Ouvrir la due diligence sans accord de confidentialité complet, ou la lancer alors que l'exclusivité expire dans trois semaines.

Oublier sa propre situation. Permis de résidence adossé à la société cédée, comptes personnels, calendrier fiscal : ces sujets se règlent dans le protocole, comme le rappelle notre guide sur le parcours du cédant. Une formalité oubliée ne se voit pas au closing, elle se voit à l'opération suivante.

Questions fréquentes

Vos questions sur l'acte de cession.

L'acte de cession d'une entreprise à Maurice doit-il être notarié ?

Cela dépend de ce qui est cédé. Une cession de parts sociales se constate par acte sous seing privé, rédigé par un avocat et accompagné des formulaires de transfert. En revanche, dès qu'un immeuble figure dans l'opération, directement ou parce que la société en détient un, l'intervention du notaire devient nécessaire pour l'acte authentique et sa transcription.

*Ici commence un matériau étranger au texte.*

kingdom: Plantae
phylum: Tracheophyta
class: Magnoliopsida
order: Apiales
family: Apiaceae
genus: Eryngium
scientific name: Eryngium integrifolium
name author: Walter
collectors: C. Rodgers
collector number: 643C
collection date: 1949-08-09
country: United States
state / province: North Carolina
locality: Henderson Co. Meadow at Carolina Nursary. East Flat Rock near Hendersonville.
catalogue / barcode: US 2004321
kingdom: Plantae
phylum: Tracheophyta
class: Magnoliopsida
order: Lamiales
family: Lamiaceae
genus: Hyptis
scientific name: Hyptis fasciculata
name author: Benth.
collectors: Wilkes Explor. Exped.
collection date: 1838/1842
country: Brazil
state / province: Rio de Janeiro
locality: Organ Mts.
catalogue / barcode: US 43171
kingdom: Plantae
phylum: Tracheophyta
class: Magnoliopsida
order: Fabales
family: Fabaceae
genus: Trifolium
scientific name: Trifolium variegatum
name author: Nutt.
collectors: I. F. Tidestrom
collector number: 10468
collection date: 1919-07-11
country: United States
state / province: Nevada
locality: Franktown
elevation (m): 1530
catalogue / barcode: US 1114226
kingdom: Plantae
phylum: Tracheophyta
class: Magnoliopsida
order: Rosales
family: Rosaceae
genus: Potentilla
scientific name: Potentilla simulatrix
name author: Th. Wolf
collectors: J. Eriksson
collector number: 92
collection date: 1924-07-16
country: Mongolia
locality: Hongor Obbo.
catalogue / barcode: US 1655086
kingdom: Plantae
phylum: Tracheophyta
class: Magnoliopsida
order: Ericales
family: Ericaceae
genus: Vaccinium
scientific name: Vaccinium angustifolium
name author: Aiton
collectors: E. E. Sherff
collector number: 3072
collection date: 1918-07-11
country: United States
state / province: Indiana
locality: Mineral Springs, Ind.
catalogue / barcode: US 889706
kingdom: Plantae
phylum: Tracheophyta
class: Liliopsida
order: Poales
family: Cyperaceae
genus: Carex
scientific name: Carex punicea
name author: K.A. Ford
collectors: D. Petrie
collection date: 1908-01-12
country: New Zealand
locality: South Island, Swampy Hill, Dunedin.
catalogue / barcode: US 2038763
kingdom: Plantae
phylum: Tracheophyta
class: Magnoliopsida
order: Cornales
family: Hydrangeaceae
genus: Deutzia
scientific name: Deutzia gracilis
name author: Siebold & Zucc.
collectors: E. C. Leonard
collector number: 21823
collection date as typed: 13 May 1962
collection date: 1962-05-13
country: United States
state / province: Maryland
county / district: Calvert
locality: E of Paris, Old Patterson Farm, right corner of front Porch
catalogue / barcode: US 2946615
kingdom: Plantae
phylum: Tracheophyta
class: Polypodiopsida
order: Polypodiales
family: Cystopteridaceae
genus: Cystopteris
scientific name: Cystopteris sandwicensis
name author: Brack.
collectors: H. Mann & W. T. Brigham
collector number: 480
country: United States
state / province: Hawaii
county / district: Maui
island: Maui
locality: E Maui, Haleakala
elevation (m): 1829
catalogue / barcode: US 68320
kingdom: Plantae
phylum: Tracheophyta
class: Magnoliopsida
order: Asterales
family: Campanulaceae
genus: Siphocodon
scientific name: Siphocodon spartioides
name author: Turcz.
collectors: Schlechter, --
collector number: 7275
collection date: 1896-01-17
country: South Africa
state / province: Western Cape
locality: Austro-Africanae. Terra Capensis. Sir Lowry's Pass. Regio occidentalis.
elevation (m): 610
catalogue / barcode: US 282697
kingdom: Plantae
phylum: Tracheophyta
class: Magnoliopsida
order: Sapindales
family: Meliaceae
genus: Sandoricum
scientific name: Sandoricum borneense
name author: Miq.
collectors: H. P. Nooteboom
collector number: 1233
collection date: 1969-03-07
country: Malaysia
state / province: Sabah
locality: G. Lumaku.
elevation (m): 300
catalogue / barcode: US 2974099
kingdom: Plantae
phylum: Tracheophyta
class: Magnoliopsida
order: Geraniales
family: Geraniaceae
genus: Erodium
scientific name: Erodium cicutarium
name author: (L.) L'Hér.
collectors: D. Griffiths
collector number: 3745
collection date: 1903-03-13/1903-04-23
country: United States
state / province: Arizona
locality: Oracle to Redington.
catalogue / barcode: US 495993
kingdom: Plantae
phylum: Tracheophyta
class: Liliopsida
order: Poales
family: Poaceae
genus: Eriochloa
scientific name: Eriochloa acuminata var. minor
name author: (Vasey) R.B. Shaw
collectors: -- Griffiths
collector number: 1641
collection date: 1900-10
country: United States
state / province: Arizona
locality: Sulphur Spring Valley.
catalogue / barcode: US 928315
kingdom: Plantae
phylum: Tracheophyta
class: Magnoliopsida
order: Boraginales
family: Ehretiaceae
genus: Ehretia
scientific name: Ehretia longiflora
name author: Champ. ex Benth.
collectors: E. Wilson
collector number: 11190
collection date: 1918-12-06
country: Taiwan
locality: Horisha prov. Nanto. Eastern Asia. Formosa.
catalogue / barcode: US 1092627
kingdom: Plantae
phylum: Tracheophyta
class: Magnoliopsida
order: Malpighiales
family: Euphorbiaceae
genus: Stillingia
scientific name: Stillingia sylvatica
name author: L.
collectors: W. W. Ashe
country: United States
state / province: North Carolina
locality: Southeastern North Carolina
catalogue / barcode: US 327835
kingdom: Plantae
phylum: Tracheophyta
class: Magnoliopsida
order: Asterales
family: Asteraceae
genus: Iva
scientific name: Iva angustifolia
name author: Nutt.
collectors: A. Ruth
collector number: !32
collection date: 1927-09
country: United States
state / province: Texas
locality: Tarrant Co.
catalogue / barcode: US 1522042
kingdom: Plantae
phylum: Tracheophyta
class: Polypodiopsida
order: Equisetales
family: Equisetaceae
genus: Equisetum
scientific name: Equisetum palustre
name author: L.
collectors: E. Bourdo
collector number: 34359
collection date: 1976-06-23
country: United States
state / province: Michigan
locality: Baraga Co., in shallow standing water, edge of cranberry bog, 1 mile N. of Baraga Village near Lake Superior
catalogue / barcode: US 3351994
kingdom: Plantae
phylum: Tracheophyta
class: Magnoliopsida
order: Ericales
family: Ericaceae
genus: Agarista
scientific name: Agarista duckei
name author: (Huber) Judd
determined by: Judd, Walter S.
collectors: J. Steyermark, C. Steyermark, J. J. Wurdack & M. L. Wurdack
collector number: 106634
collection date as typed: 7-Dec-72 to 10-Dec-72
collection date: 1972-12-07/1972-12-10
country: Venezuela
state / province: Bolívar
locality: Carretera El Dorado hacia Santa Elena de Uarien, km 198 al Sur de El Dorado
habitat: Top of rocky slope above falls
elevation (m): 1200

Une lettre d'intention engage-t-elle à vendre ?

Elle le peut, et c'est le piège. Les articles 1583 et 1589 du Code civil mauricien font valoir vente la promesse de vente dès qu'il y a consentement réciproque sur la chose et sur le prix : une lettre d'intention assez précise sur ces deux points engage la vente elle-même, quel que soit son intitulé. Ce n'est donc pas la nature du document qui décide, c'est sa rédaction. Ses clauses accessoires, exclusivité de négociation, confidentialité, calendrier, parfois répartition des frais d'audit, sont de toute façon pleinement contraignantes dès la signature. Une lettre d'intention mal rédigée lie donc une partie bien au-delà de ce qu'elle croyait signer.

Quels droits d'enregistrement s'appliquent à la cession d'une société mauricienne ?

Une cession de titres d'une société non cotée qui ne détient aucun immeuble ne déclenche pas de droit proportionnel. Si la société détient un immeuble, la transaction est traitée comme un transfert immobilier : au mois d'août 2026, la land transfer tax est due au taux de 5 % par le cédant et le registration duty au taux de 5 % par l'acquéreur, l'assiette retenue étant la plus faible de la valeur des titres et de celle du bien. Le point se vérifie au cas par cas auprès de la Registrar General's Department.

Dans quel délai faut-il déclarer le changement de bénéficiaires effectifs ?

Sous 14 jours. Le Companies Act 2001 impose que toute information relative à une émission ou à un transfert de titres entraînant un changement de bénéficiaire effectif soit déposée auprès du Corporate and Business Registration Department dans les 14 jours suivant son inscription dans les registres de la société. Ce registre n'est pas public, mais son défaut de mise à jour est une non-conformité qui se paie plus tard.

Que se passe-t-il si une formalité post-closing est oubliée ?

Rien d'immédiat, et c'est précisément le problème. L'oubli se révèle à la première opération qui suppose des registres à jour : une demande de financement bancaire, un renouvellement de licence, l'entrée d'un nouvel associé, ou la revente de la société. Régulariser des exercices plus tard coûte plus cher qu'avoir déposé à temps, et peut faire échouer l'opération suivante.